In the present study, it was observed that the longer duration of GnRH-ant use did not have a detrimental effect on oocyte quality, fertilization rate, implantation rate or pregnancy rate. It is still controversial whether pregnancy rate is lower with GnRH-ant protocols compared to the well established GnRH-agonist regimens
9. Gonadotrophin releasing hormone and its receptors were found in extrapituitary tissues such as ovary, myometrium, endometrium, mammary gland, placenta, and embryo
10. Thus, the extrapituitary actions of GnRH-ant were thought to affect ovarian stimulation outcomes and could be one of the causes of lower pregnancy rates
6. It is still unclear whether lower pregnancy rates are the result of detrimental effects of GnRH-ant on oocyte quality, embryo development, or endometrial maturation. Kinay et al
11, reported no relation between endometrial thickness and pregnancy rates in GnRH-ant cycles. In our study there was no difference between groups for endometrial thickness on the day of hCG administration and implantation rate.

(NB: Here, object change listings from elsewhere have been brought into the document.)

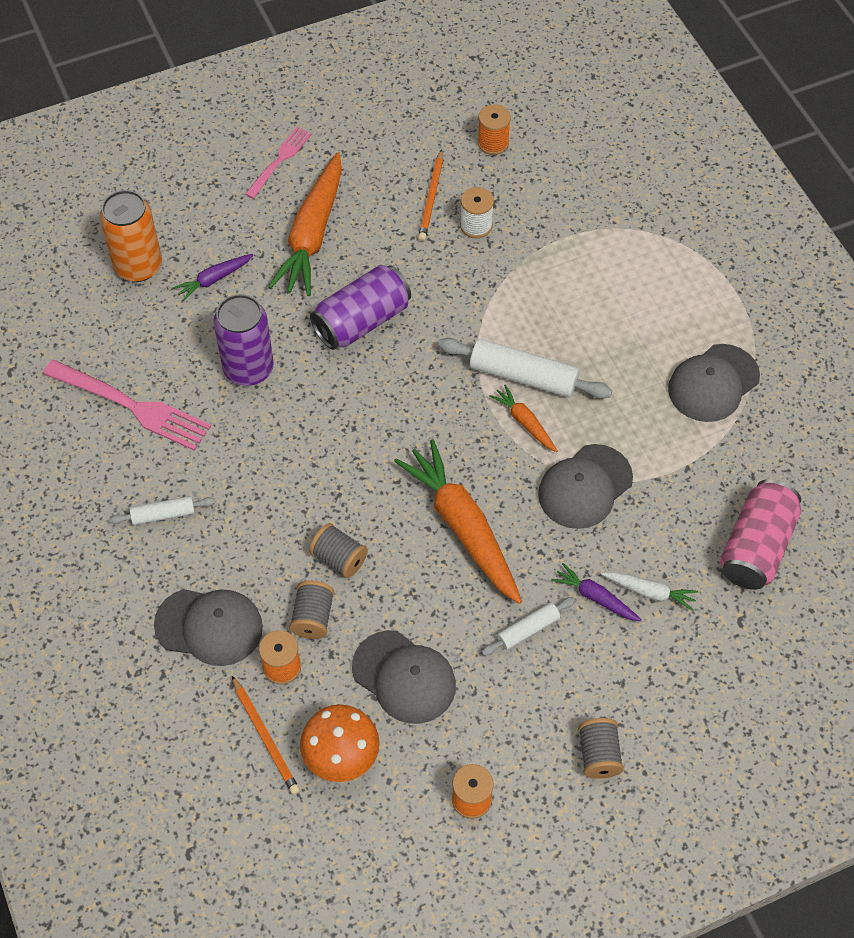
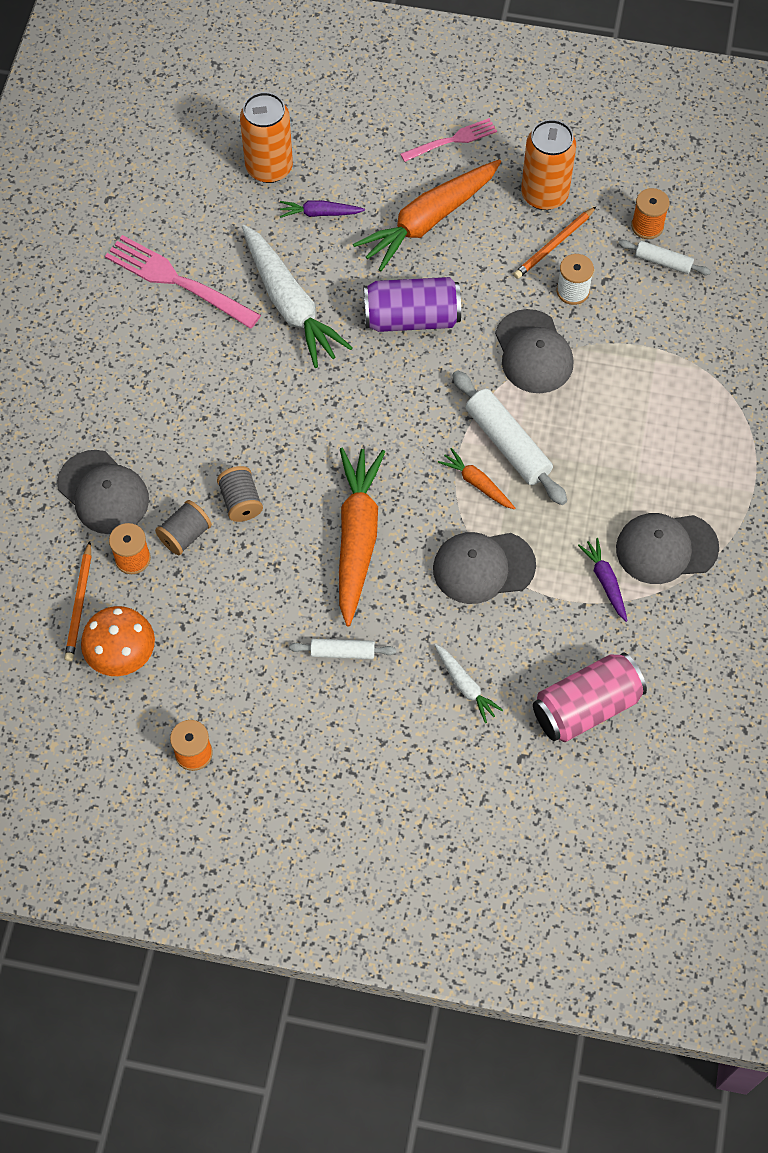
camera: 35 degrees right, 5 degrees up
pink fork [43,360,211,451] -> pink fork turned 150 degrees clockwise [105,235,261,329]
white rolling pin [109,496,215,525] -> white rolling pin moved to [618,240,711,275]
purple can [213,294,274,386] -> white carrot [242,225,353,368]
grey cap [352,630,456,724] -> grey cap moved to [495,309,574,393]
orange carrot [489,384,557,452] -> orange carrot turned 45 degrees counterclockwise [438,448,515,510]
purple carrot [551,563,642,622] -> purple carrot moved to [578,538,627,622]
grey spool [578,718,624,779] -> none
none -> orange can [521,119,576,210]

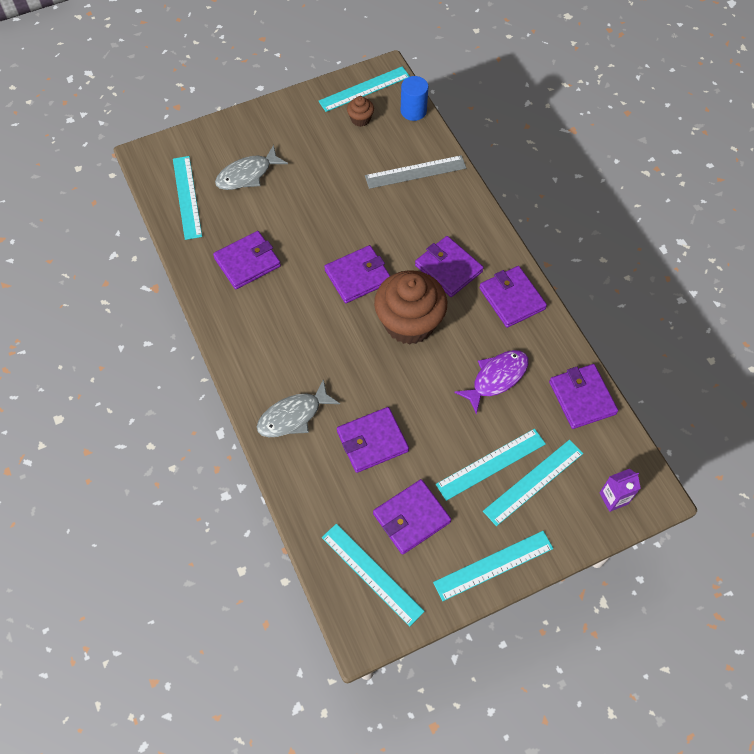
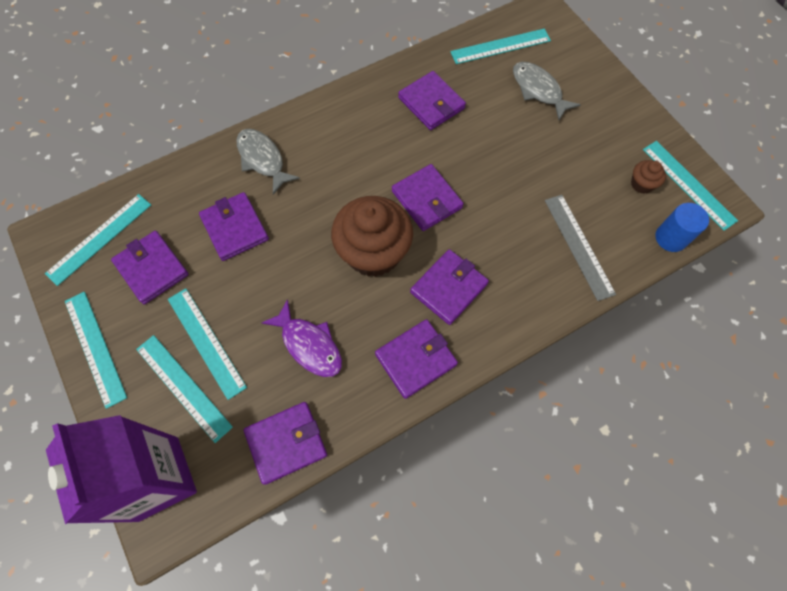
camera: 85 degrees right, 5 degrees up
purple carton [600,469,641,512] -> purple carton [46,415,197,524], size x2.43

The quality of oocytes12-15 and embryos16 are among the most significant factors determining the success of an IVF treatment. Increased cytoplasmic abnormalities in the retrieved oocytes, lower rate of zygotes showing normal pronuclear morphology and, higher rate of embryos on day 2 with an increased number of blastomeres were reported in GnRH-ant cycles17. In our study we did not observe any relation between antagonist duration and oocyte and embryo quality. Blastocyst development did not show significant difference according to antagonist duration, but in group2 blastocyst transfer percentage was higher than group 1 and 3. This difference could not be attributed to only antagonist duration, because embryo development is a multifactorial process.
GnRH-ant did not show any difference in terms of follicular growth, the maturity of the oocytes, embryo quality, implantation, clinical pregnancy, ongoing pregnancy and miscarriage rates when compared to GnRH agonists18. Ovarian stimulation response of GnRH-ant cycles were not inferior to agonist cycles, thus the reduced embryo implantation and pregnancy rates could be the result of possible deteriorating effects on the endometrium19. The endometrial thickness on the day of hCG administration < 9.8 mm in GnRH-ant cycles was reported to be inversely related to the early pregnancy loss20. In our study we did not observe any detrimental effect of antagonist duration on endometrial thickness. Early pregnancy loss was reported to be significantly higher after day 3 single embryo transfer than after day 5 single blastocyst transfer in GnRH-ant stimulated IVF cycles and this result might be explained with asynchronization between endometrium and cleavage-stage embryos21. In our study we also observed increased abortion rate for day 3 embryo transfer (29%) compared to day 5 embryo transfer (23%). It was also reported that the achievement of ongoing pregnancy in frozen embryo transfer cycles was not affected from the duration of GnRH-ant administration in the fresh cycle22.
The hyper-responder patient’s duration of stimulation was longer than of normo- and hypo-responders. This duration was correlated with antagonist administration. It could not be thought that longer antagonist administration improved the ovarian response. Higher estradiol levels and more retrieved oocytes were the result of ovarian reserve. In this study, we used two different kind of gonadotrophins and GnRH antagonists. This difference may have influence on our results. We demonstrated that longer GnRH-ant use was associated with higher estradiol levels, increased numbers of total and mature oocytes retrieved, but had no effect on fertilization rate, implantation rate or pregnancy results. In conclusion we thought that longer GnRH-ant use did not have a detrimental effect on IVF outcome.